What needs to be done —
Write the records out exactly as they read, but not the pictures.
------------
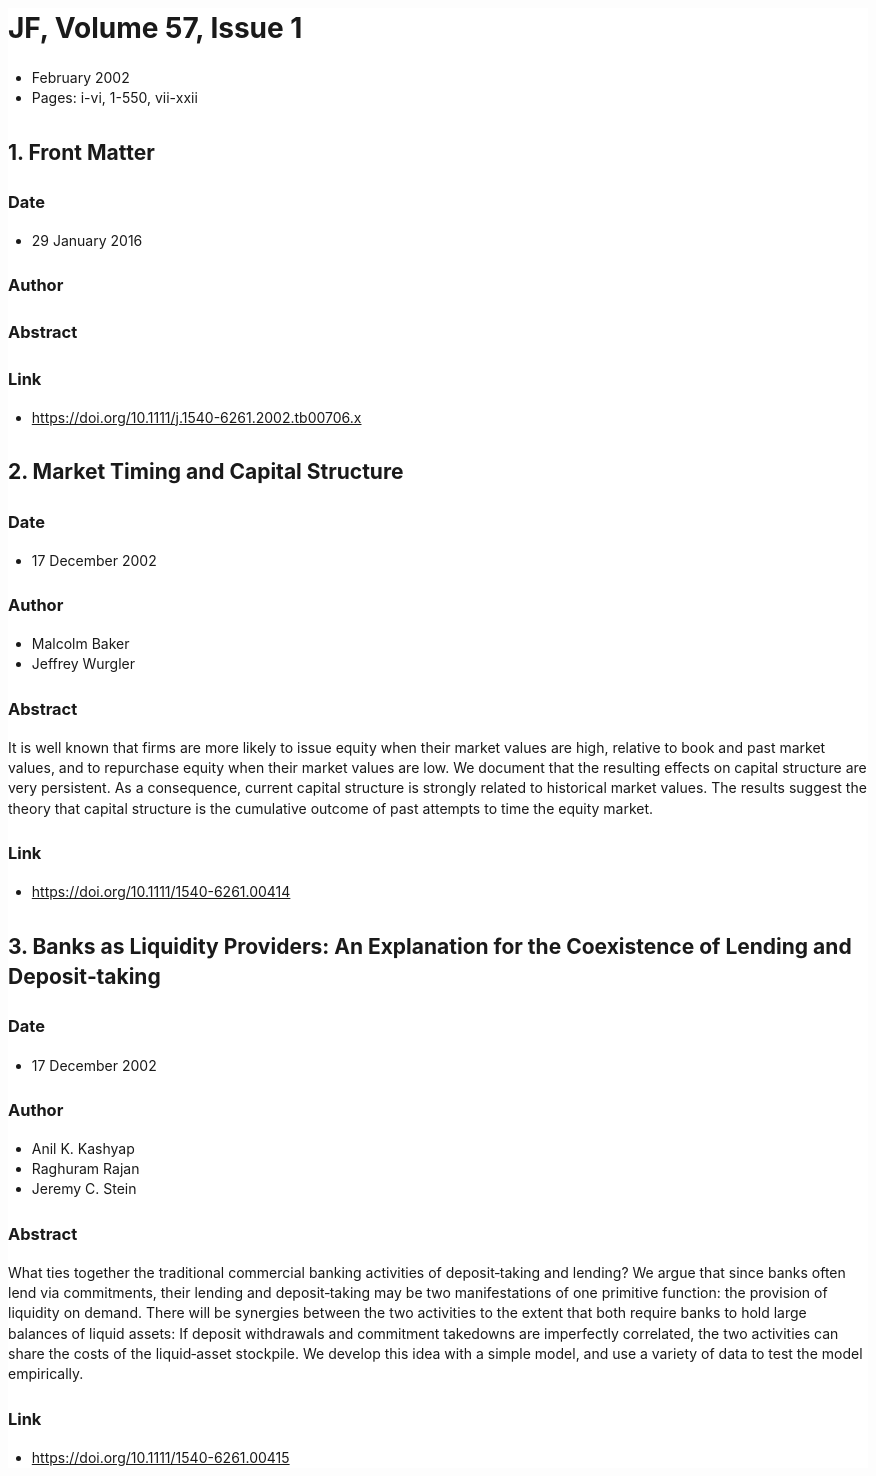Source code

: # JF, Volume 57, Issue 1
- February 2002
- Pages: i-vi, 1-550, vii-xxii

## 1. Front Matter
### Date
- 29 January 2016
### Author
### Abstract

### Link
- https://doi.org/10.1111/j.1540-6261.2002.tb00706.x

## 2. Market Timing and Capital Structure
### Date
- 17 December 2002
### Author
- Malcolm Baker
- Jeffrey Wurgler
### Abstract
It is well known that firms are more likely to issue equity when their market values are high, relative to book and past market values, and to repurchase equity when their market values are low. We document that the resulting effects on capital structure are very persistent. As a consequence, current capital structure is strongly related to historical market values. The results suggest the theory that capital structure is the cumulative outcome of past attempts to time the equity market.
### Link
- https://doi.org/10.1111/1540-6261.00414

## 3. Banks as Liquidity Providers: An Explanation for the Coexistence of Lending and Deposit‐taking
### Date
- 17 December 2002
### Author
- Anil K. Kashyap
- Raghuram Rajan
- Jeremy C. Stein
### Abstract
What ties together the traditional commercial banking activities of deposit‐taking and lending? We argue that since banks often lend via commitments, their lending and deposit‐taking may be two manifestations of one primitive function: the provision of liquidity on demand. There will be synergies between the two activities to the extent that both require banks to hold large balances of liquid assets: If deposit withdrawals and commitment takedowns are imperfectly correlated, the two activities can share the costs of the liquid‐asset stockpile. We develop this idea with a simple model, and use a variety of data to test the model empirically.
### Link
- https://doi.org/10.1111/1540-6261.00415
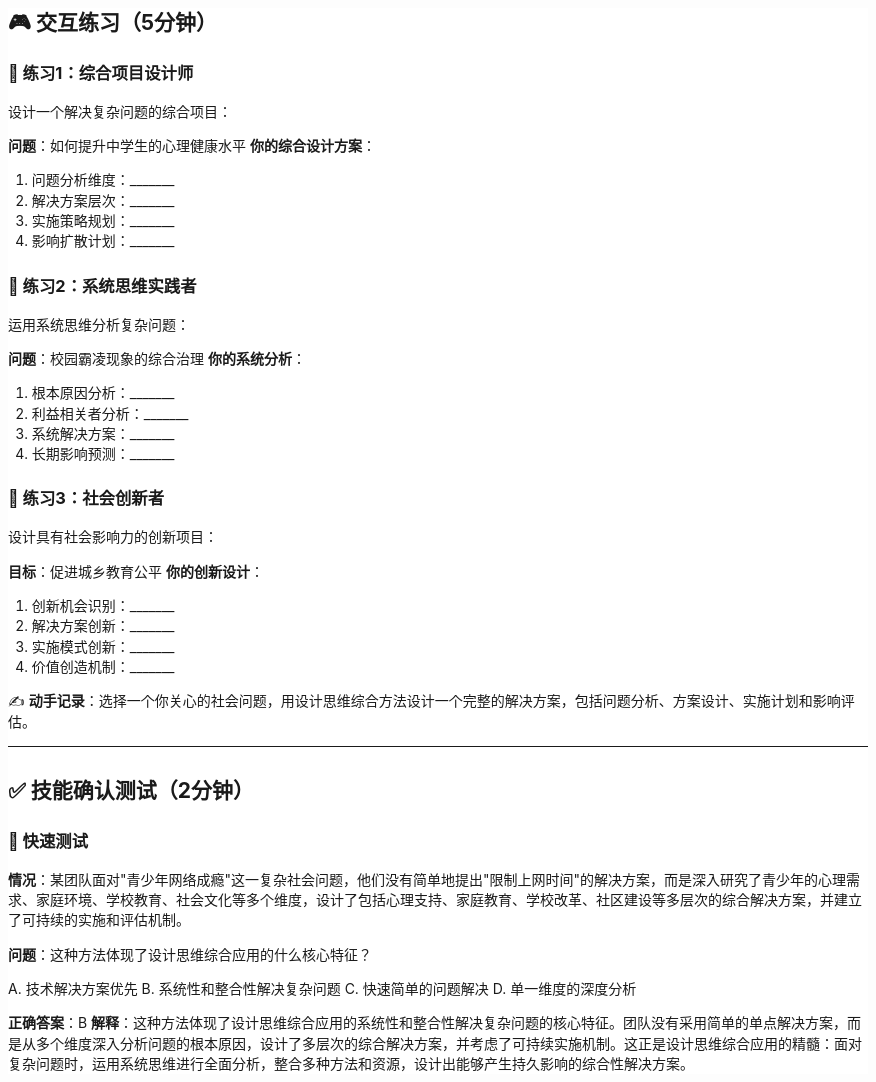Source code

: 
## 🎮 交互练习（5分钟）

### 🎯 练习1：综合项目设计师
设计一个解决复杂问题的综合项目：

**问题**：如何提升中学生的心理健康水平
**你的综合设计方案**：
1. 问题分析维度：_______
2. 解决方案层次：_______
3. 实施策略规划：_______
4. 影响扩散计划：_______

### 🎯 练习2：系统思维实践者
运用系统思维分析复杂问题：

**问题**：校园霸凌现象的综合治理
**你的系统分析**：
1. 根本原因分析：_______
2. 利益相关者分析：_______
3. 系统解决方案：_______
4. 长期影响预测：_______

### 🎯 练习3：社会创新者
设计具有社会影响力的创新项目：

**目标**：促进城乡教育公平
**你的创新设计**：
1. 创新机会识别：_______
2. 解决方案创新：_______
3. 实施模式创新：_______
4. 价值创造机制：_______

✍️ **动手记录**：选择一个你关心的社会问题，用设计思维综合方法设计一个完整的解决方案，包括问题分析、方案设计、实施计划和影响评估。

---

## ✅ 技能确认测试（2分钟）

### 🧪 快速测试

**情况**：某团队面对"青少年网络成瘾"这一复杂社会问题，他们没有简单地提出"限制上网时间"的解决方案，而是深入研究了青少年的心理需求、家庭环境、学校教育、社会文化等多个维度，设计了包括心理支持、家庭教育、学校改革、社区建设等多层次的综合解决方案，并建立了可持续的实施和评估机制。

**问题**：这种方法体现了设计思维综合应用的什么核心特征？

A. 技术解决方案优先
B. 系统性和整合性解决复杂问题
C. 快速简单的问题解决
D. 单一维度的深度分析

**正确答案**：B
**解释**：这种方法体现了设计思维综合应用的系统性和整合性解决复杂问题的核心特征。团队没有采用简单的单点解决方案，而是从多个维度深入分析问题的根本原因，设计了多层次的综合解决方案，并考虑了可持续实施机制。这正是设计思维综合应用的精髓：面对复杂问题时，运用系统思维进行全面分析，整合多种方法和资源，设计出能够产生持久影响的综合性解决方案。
------------
Task response —
Source code

: # JF, Volume 57, Issue 1
- February 2002
- Pages: i-vi, 1-550, vii-xxii

## 1. Front Matter
### Date
- 29 January 2016
### Author
### Abstract

### Link
- https://doi.org/10.1111/j.1540-6261.2002.tb00706.x

## 2. Market Timing and Capital Structure
### Date
- 17 December 2002
### Author
- Malcolm Baker
- Jeffrey Wurgler
### Abstract
It is well known that firms are more likely to issue equity when their market values are high, relative to book and past market values, and to repurchase equity when their market values are low. We document that the resulting effects on capital structure are very persistent. As a consequence, current capital structure is strongly related to historical market values. The results suggest the theory that capital structure is the cumulative outcome of past attempts to time the equity market.
### Link
- https://doi.org/10.1111/1540-6261.00414

## 3. Banks as Liquidity Providers: An Explanation for the Coexistence of Lending and Deposit‐taking
### Date
- 17 December 2002
### Author
- Anil K. Kashyap
- Raghuram Rajan
- Jeremy C. Stein
### Abstract
What ties together the traditional commercial banking activities of deposit‐taking and lending? We argue that since banks often lend via commitments, their lending and deposit‐taking may be two manifestations of one primitive function: the provision of liquidity on demand. There will be synergies between the two activities to the extent that both require banks to hold large balances of liquid assets: If deposit withdrawals and commitment takedowns are imperfectly correlated, the two activities can share the costs of the liquid‐asset stockpile. We develop this idea with a simple model, and use a variety of data to test the model empirically.
### Link
- https://doi.org/10.1111/1540-6261.00415
Source code

: 
## 🎮 交互练习（5分钟）

### 🎯 练习1：综合项目设计师
设计一个解决复杂问题的综合项目：

**问题**：如何提升中学生的心理健康水平
**你的综合设计方案**：
1. 问题分析维度：_______
2. 解决方案层次：_______
3. 实施策略规划：_______
4. 影响扩散计划：_______

### 🎯 练习2：系统思维实践者
运用系统思维分析复杂问题：

**问题**：校园霸凌现象的综合治理
**你的系统分析**：
1. 根本原因分析：_______
2. 利益相关者分析：_______
3. 系统解决方案：_______
4. 长期影响预测：_______

### 🎯 练习3：社会创新者
设计具有社会影响力的创新项目：

**目标**：促进城乡教育公平
**你的创新设计**：
1. 创新机会识别：_______
2. 解决方案创新：_______
3. 实施模式创新：_______
4. 价值创造机制：_______

✍️ **动手记录**：选择一个你关心的社会问题，用设计思维综合方法设计一个完整的解决方案，包括问题分析、方案设计、实施计划和影响评估。

---

## ✅ 技能确认测试（2分钟）

### 🧪 快速测试

**情况**：某团队面对"青少年网络成瘾"这一复杂社会问题，他们没有简单地提出"限制上网时间"的解决方案，而是深入研究了青少年的心理需求、家庭环境、学校教育、社会文化等多个维度，设计了包括心理支持、家庭教育、学校改革、社区建设等多层次的综合解决方案，并建立了可持续的实施和评估机制。

**问题**：这种方法体现了设计思维综合应用的什么核心特征？

A. 技术解决方案优先
B. 系统性和整合性解决复杂问题
C. 快速简单的问题解决
D. 单一维度的深度分析

**正确答案**：B
**解释**：这种方法体现了设计思维综合应用的系统性和整合性解决复杂问题的核心特征。团队没有采用简单的单点解决方案，而是从多个维度深入分析问题的根本原因，设计了多层次的综合解决方案，并考虑了可持续实施机制。这正是设计思维综合应用的精髓：面对复杂问题时，运用系统思维进行全面分析，整合多种方法和资源，设计出能够产生持久影响的综合性解决方案。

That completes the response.